Recast the text of every row below as a single numbered list, one line per item, with blank lines left out. Omit the pictures from the answer.

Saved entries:
== == ==

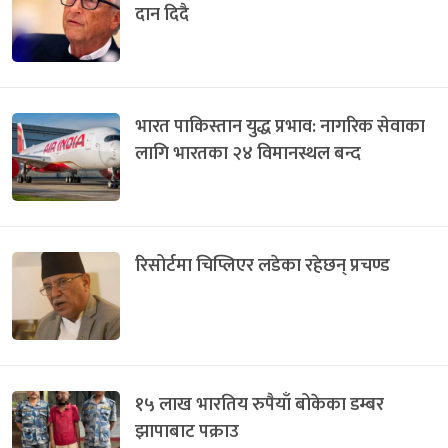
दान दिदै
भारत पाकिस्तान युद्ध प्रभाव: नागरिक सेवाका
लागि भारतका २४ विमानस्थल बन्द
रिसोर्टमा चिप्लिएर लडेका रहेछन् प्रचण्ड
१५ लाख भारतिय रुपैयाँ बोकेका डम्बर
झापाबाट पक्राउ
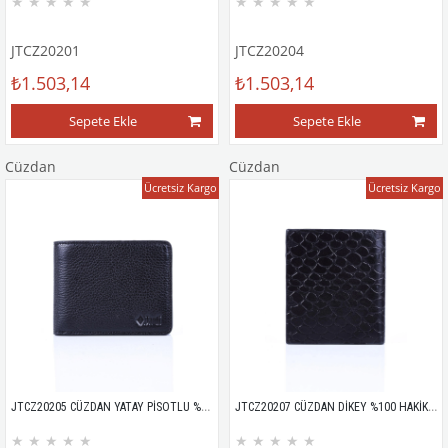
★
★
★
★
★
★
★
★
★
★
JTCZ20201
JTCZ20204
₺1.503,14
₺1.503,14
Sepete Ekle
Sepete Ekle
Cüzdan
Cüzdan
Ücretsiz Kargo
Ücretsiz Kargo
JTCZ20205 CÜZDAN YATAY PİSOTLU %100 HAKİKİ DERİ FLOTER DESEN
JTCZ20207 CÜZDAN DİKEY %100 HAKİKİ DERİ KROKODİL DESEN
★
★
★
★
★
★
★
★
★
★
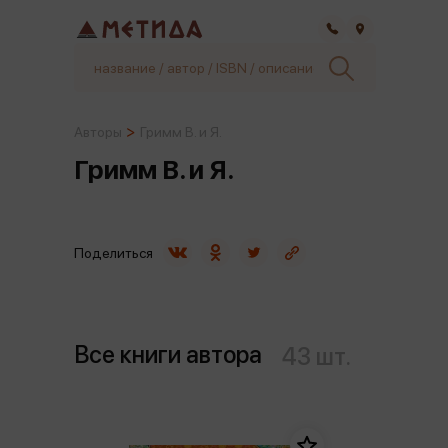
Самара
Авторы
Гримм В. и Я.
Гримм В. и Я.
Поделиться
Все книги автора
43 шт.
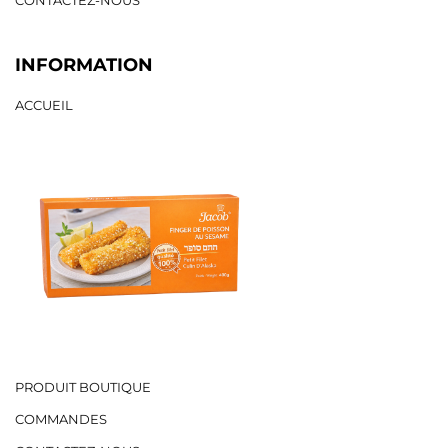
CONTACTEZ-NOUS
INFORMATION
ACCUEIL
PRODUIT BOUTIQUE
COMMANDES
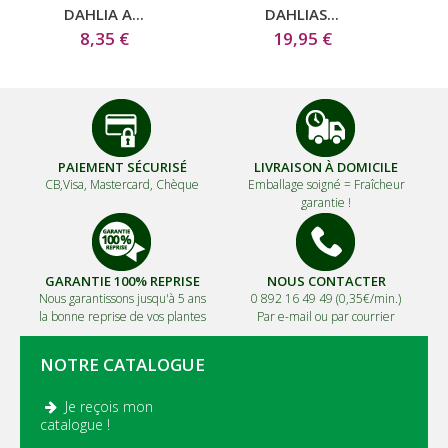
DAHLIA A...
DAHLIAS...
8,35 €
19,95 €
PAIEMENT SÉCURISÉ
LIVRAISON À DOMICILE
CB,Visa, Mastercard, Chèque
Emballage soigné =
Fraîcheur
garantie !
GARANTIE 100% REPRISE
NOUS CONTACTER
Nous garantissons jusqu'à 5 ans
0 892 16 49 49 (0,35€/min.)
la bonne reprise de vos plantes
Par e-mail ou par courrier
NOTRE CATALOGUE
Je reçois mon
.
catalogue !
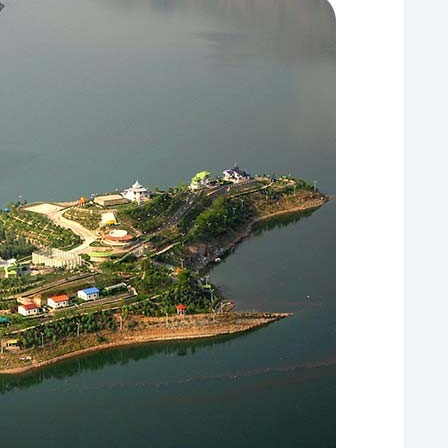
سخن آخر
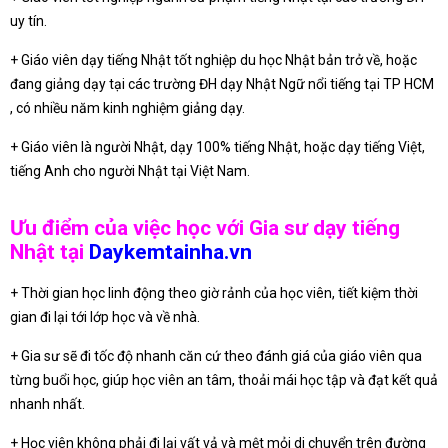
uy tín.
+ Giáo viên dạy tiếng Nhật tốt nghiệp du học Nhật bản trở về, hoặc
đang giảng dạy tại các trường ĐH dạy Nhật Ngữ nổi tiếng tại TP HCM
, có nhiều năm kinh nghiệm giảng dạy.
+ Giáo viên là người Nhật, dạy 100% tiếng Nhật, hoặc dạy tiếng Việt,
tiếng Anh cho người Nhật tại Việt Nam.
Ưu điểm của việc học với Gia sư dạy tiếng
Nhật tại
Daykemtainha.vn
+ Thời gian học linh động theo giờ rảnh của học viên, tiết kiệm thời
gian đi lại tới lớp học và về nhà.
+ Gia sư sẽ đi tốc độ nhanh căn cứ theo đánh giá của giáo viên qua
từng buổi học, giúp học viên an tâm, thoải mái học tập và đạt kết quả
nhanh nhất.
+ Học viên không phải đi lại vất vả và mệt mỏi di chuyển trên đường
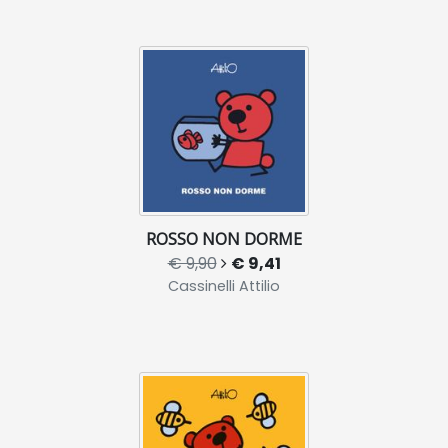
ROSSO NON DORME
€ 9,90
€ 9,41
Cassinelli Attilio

== == ==

§ **WRITTEN RESPONSE**:
1. दान दिदै
2. भारत पाकिस्तान युद्ध प्रभाव: नागरिक सेवाका
3. लागि भारतका २४ विमानस्थल बन्द
4. रिसोर्टमा चिप्लिएर लडेका रहेछन् प्रचण्ड
5. १५ लाख भारतिय रुपैयाँ बोकेका डम्बर
6. झापाबाट पक्राउ
7. ★
8. ★
9. ★
10. ★
11. ★
12. ★
13. ★
14. ★
15. ★
16. ★
17. JTCZ20201
18. JTCZ20204
19. ₺1.503,14
20. ₺1.503,14
21. Sepete Ekle
22. Sepete Ekle
23. Cüzdan
24. Cüzdan
25. Ücretsiz Kargo
26. Ücretsiz Kargo
27. JTCZ20205 CÜZDAN YATAY PİSOTLU %100 HAKİKİ DERİ FLOTER DESEN
28. JTCZ20207 CÜZDAN DİKEY %100 HAKİKİ DERİ KROKODİL DESEN
29. ★
30. ★
31. ★
32. ★
33. ★
34. ★
35. ★
36. ★
37. ★
38. ★
39. Самара
40. Авторы
41. Гримм В. и Я.
42. Гримм В. и Я.
43. Поделиться
44. Все книги автора
45. 43 шт.
46. CONTACTEZ-NOUS
47. INFORMATION
48. ACCUEIL
49. PRODUIT BOUTIQUE
50. COMMANDES
51. DAHLIA A...
52. DAHLIAS...
53. 8,35 €
54. 19,95 €
55. PAIEMENT SÉCURISÉ
56. LIVRAISON À DOMICILE
57. CB,Visa, Mastercard, Chèque
58. Emballage soigné =
59. Fraîcheur
60. garantie !
61. GARANTIE 100% REPRISE
62. NOUS CONTACTER
63. Nous garantissons jusqu'à 5 ans
64. 0 892 16 49 49 (0,35€/min.)
65. la bonne reprise de vos plantes
66. Par e-mail ou par courrier
67. NOTRE CATALOGUE
68. Je reçois mon
69. .
70. catalogue !
71. سخن آخر
72. uy tín.
73. + Giáo viên dạy tiếng Nhật tốt nghiệp du học Nhật bản trở về, hoặc
74. đang giảng dạy tại các trường ĐH dạy Nhật Ngữ nổi tiếng tại TP HCM
75. , có nhiều năm kinh nghiệm giảng dạy.
76. + Giáo viên là người Nhật, dạy 100% tiếng Nhật, hoặc dạy tiếng Việt,
77. tiếng Anh cho người Nhật tại Việt Nam.
78. Ưu điểm của việc học với Gia sư dạy tiếng
79. Nhật tại
80. Daykemtainha.vn
81. + Thời gian học linh động theo giờ rảnh của học viên, tiết kiệm thời
82. gian đi lại tới lớp học và về nhà.
83. + Gia sư sẽ đi tốc độ nhanh căn cứ theo đánh giá của giáo viên qua
84. từng buổi học, giúp học viên an tâm, thoải mái học tập và đạt kết quả
85. nhanh nhất.
86. + Học viên không phải đi lại vất vả và mệt mỏi di chuyển trên đường
87. ROSSO NON DORME
88. € 9,90
89. € 9,41
90. Cassinelli Attilio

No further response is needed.